New method for calculating Hartree-Fock energy-band structures in solids using a linear combination of atomic orbitals basis: Application to diamond

Abstract

A new technique for solving the one-electron Schrödinger equation of crystals using a linear combination of atomic orbitals (LCAO) basis set is presented. The main feature is the use of a Fourier transform, to write all the quantities of interest in terms of the form factors of the atomic orbitals. This leads to a formulation quite similar to the orthogonalized-plane-wave (OPW) method. An obvious advantage is to avoid the calculation of many-center integrals. Another point is that summations are now truncated in reciprocal space.
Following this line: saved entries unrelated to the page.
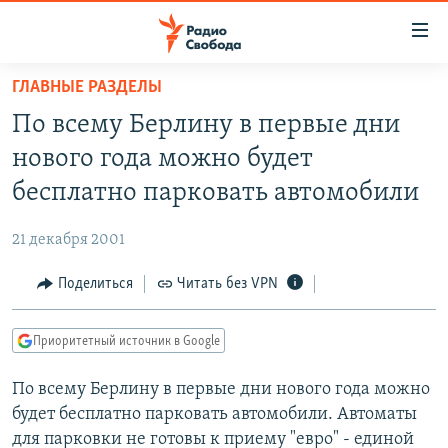
Ссылки
для
упрощенного
ГЛАВНЫЕ РАЗДЕЛЫ
ПРОГРАММЫ
доступа
По всему Берлину в первые дни
ПОДКАСТЫ
Вернуться
нового года можно будет
к
АВТОРСКИЕ ПРОЕКТЫ
бесплатно парковать автомобили
основному
ЦИТАТЫ СВОБОДЫ
содержанию
21 декабря 2001
Вернутся
МНЕНИЯ
к
Поделиться
Читать без VPN
КУЛЬТУРА
главной
навигации
IDEL.РЕАЛИИ
Приоритетный источник в Google
Вернутся
КАВКАЗ.РЕАЛИИ
к
По всему Берлину в первые дни нового года можно
СЕВЕР.РЕАЛИИ
поиску
будет бесплатно парковать автомобили. Автоматы
СИБИРЬ.РЕАЛИИ
для парковки не готовы к приему "евро" - единой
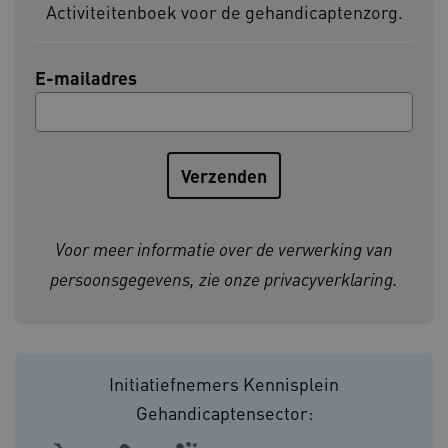
Activiteitenboek voor de gehandicaptenzorg.
BCSessionID
vilans.blueconic.net
E-mailadres
ARRAffinity
Microsoft Corporation
.www.kennispleingehandicaptensector.nl
Voor meer informatie over de verwerking van
persoonsgegevens, zie onze
privacyverklaring
.
CookieScriptConsent
CookieScript
Initiatiefnemers Kennisplein
www.kennispleingehandicaptensector.nl
Gehandicaptensector:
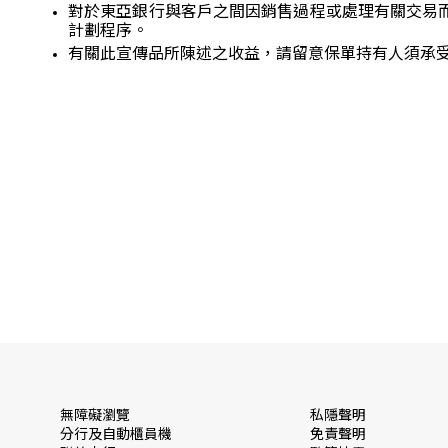
對於東亞銀行與客戶之間因銷售過程或處理有關交易
計劃程序。
有關此宣傳品所陳述之收益，請留意保單持有人須承
無障礙瀏覽
私隱聲明
分行及自動櫃員機
免責聲明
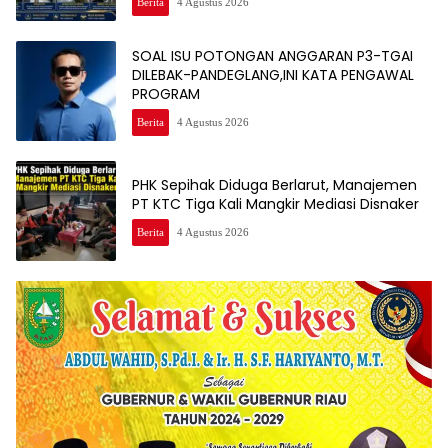
Berita
4 Agustus 2026
SOAL ISU POTONGAN ANGGARAN P3-TGAI
DILEBAK-PANDEGLANG,INI KATA PENGAWAL
PROGRAM
Berita
4 Agustus 2026
PHK Sepihak Diduga Berlarut, Manajemen
PT KTC Tiga Kali Mangkir Mediasi Disnaker
Berita
4 Agustus 2026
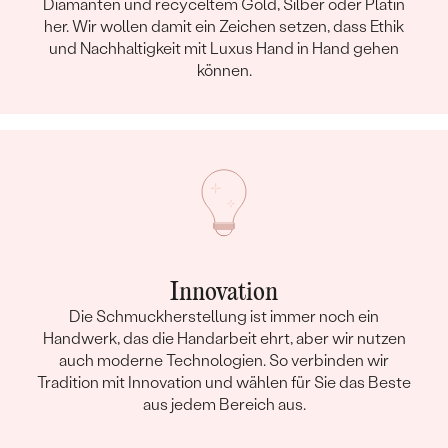
Diamanten und recyceltem Gold, Silber oder Platin
her. Wir wollen damit ein Zeichen setzen, dass Ethik
und Nachhaltigkeit mit Luxus Hand in Hand gehen
können.
Innovation
Die Schmuckherstellung ist immer noch ein
Handwerk, das die Handarbeit ehrt, aber wir nutzen
auch moderne Technologien. So verbinden wir
Tradition mit Innovation und wählen für Sie das Beste
aus jedem Bereich aus.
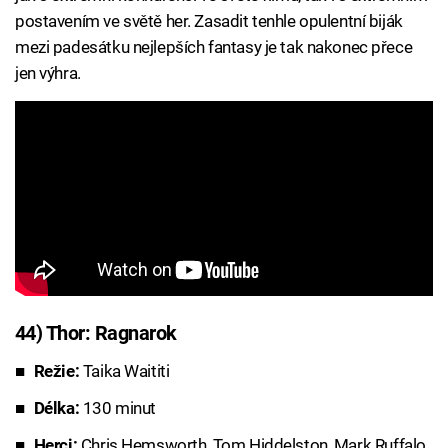
postavením ve světě her. Zasadit tenhle opulentní biják
mezi padesátku nejlepších fantasy je tak nakonec přece
jen výhra.
44) Thor: Ragnarok
Režie:
Taika Waititi
Délka:
130 minut
Herci:
Chris Hemsworth, Tom Hiddelston, Mark Ruffalo,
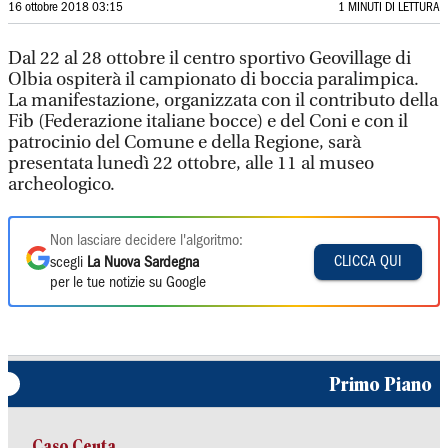
16 ottobre 2018 03:15
1 MINUTI DI LETTURA
Dal 22 al 28 ottobre il centro sportivo Geovillage di
Olbia ospiterà il campionato di boccia paralimpica.
La manifestazione, organizzata con il contributo della
Fib (Federazione italiane bocce) e del Coni e con il
patrocinio del Comune e della Regione, sarà
presentata lunedì 22 ottobre, alle 11 al museo
archeologico.
Non lasciare decidere l'algoritmo:
CLICCA QUI
scegli
La Nuova Sardegna
per le tue notizie su Google
Primo Piano
Caso Ceuta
This procedure is found to be more convergent than the usual truncations in real space. Application to diamond in a full self-consistent Hartree-Fock treatment leads to excellent agreement with previously reported results. The optimized atomic orbitals have their exponent increased by 30% with respect to their free-atom value, leading to a good value for the $F_{222}$ x-ray scattering factor. The conduction band is also calculated within an improved OPW approximation, where the plane waves are orthogonalized not only to the core functions but also to the valence-band states. The convergence is found to be quite good (only 15 plane waves are necessary) and the results significantly better for the higher conduction-band states than when using a LCAO basis.